# Task instructions:
Where "format" occurs in a line of the entries below, copy that line.

(Collected data)
........
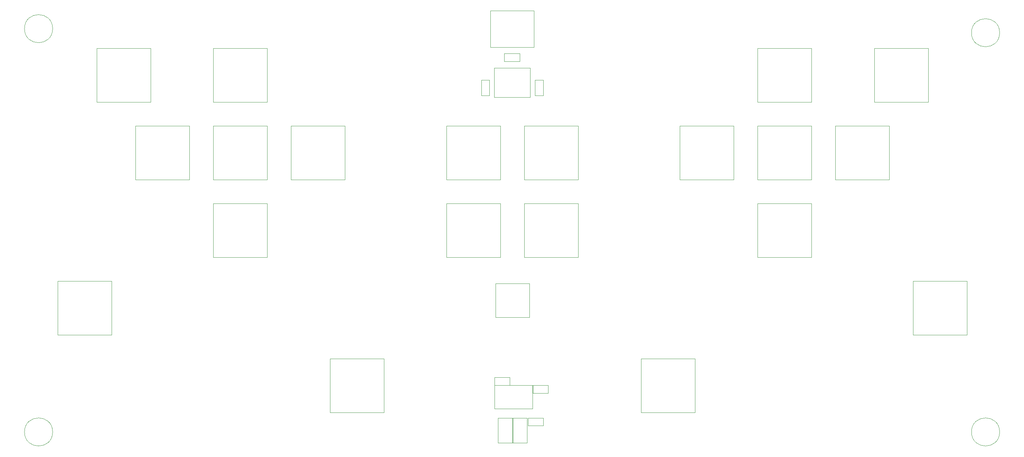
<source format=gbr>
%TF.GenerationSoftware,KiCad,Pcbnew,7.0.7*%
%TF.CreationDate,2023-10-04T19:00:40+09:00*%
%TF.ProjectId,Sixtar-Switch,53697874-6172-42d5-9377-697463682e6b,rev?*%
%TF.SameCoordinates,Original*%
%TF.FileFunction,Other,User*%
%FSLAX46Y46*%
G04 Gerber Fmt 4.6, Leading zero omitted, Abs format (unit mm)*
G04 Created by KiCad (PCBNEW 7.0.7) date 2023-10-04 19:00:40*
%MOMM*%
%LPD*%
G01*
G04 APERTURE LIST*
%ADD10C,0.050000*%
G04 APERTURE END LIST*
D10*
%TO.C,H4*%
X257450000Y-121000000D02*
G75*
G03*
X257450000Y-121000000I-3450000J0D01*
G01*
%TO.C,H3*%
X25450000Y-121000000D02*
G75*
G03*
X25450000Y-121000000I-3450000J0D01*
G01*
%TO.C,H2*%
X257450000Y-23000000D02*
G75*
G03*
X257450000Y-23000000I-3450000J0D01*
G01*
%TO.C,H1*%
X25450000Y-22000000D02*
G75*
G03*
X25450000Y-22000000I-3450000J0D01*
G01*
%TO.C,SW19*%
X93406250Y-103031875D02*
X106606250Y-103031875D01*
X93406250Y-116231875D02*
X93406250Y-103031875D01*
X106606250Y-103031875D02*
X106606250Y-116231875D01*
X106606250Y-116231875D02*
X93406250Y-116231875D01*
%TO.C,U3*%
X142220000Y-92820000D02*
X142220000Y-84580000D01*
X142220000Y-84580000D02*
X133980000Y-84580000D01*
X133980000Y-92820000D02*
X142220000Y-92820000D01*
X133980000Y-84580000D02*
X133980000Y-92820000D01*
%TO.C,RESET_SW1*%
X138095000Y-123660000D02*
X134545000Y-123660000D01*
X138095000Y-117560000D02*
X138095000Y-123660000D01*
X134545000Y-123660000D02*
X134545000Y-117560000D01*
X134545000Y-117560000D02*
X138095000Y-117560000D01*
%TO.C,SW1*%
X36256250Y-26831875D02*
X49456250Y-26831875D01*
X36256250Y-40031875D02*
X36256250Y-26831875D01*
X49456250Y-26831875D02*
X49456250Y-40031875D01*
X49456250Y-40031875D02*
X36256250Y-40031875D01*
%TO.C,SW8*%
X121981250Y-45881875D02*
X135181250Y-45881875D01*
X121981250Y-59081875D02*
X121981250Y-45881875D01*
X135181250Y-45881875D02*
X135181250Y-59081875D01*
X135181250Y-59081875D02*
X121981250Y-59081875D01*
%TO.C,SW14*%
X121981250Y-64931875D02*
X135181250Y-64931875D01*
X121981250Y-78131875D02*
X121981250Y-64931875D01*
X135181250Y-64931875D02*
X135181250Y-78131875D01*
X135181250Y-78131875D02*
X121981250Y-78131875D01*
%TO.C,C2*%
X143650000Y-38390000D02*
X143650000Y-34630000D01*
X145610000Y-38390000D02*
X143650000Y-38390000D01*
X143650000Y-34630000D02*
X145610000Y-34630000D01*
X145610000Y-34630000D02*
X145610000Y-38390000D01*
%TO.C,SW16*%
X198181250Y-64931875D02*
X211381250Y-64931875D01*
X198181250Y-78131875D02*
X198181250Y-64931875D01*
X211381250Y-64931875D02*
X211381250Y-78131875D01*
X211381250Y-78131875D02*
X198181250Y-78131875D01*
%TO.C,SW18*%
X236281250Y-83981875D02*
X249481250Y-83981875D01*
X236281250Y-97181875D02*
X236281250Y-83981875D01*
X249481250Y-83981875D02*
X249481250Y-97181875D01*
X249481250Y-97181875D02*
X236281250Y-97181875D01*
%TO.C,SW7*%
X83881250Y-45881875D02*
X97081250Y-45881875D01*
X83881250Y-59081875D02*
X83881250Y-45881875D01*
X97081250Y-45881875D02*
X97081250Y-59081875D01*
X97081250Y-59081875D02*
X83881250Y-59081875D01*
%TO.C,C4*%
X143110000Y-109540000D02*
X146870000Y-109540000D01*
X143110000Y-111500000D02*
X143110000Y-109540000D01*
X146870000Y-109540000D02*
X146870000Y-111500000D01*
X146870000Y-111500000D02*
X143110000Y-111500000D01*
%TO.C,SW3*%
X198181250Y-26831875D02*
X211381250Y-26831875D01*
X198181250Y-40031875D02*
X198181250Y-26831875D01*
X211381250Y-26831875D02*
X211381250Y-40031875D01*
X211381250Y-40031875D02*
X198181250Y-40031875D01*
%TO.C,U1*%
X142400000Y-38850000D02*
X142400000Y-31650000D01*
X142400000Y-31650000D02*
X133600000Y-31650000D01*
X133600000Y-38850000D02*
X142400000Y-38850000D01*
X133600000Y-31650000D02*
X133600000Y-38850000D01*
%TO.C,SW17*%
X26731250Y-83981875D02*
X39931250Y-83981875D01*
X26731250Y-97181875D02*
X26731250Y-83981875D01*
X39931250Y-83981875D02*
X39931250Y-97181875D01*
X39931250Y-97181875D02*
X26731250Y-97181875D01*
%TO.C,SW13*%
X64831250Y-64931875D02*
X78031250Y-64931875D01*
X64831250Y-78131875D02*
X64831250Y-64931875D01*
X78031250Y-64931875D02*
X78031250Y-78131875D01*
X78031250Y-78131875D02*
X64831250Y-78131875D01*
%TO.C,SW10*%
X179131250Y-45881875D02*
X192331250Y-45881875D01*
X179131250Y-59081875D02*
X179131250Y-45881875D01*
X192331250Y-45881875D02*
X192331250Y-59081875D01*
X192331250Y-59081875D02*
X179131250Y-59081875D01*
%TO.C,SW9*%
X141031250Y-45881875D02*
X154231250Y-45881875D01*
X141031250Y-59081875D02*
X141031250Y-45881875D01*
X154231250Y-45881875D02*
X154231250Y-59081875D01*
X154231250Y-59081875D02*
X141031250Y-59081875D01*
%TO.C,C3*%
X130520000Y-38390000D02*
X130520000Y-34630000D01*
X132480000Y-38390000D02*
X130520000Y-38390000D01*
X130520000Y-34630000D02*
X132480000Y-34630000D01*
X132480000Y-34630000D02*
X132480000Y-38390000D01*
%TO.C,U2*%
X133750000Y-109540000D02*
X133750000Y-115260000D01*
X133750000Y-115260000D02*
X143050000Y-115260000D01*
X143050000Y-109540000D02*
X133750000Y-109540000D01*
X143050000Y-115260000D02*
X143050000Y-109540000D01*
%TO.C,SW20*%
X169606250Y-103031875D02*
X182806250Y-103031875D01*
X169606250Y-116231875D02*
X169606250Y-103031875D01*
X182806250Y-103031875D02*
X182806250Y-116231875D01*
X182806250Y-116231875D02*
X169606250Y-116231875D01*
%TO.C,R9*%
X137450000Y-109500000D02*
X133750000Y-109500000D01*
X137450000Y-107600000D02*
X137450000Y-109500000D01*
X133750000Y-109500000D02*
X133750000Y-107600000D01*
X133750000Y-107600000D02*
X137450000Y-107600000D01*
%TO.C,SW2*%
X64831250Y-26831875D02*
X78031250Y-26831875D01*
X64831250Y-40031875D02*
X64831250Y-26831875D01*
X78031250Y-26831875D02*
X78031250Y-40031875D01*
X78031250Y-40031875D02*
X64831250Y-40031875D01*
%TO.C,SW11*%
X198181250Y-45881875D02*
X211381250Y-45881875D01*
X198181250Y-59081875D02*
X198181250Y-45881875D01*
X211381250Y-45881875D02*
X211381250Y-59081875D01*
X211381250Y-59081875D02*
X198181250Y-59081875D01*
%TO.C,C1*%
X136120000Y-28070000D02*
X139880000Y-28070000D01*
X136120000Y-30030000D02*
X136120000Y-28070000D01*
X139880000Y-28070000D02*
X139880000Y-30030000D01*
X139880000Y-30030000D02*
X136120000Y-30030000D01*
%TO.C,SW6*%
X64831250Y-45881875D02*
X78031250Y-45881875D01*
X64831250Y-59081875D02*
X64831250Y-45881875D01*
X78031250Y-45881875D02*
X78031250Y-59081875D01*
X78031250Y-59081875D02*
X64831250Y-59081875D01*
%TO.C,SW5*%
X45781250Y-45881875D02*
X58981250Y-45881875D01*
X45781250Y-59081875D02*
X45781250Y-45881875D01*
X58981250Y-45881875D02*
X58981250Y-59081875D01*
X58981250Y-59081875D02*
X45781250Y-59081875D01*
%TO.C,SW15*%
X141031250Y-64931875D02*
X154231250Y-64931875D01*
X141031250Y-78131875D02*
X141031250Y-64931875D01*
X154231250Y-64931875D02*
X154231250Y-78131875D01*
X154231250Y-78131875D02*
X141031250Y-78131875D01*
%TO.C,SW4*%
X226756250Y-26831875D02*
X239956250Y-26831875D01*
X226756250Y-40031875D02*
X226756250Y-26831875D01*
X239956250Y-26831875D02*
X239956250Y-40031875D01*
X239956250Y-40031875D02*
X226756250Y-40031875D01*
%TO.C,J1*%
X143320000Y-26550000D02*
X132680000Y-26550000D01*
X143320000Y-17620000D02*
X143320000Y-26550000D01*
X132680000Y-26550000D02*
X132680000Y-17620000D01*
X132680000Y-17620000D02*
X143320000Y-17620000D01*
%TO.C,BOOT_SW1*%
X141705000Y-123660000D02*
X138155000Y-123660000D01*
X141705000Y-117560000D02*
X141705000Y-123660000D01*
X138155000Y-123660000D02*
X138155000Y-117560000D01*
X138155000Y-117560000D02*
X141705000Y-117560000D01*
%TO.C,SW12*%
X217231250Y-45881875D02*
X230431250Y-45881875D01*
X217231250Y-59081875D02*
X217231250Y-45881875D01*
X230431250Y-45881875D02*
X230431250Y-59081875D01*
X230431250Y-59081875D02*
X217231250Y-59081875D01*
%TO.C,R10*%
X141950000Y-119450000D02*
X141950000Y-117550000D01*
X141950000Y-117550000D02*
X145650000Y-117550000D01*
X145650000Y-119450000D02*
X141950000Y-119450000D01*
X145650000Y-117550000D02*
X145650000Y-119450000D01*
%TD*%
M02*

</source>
........
# Exercise answer:
<source format=gbr>
G04 Gerber Fmt 4.6, Leading zero omitted, Abs format (unit mm)*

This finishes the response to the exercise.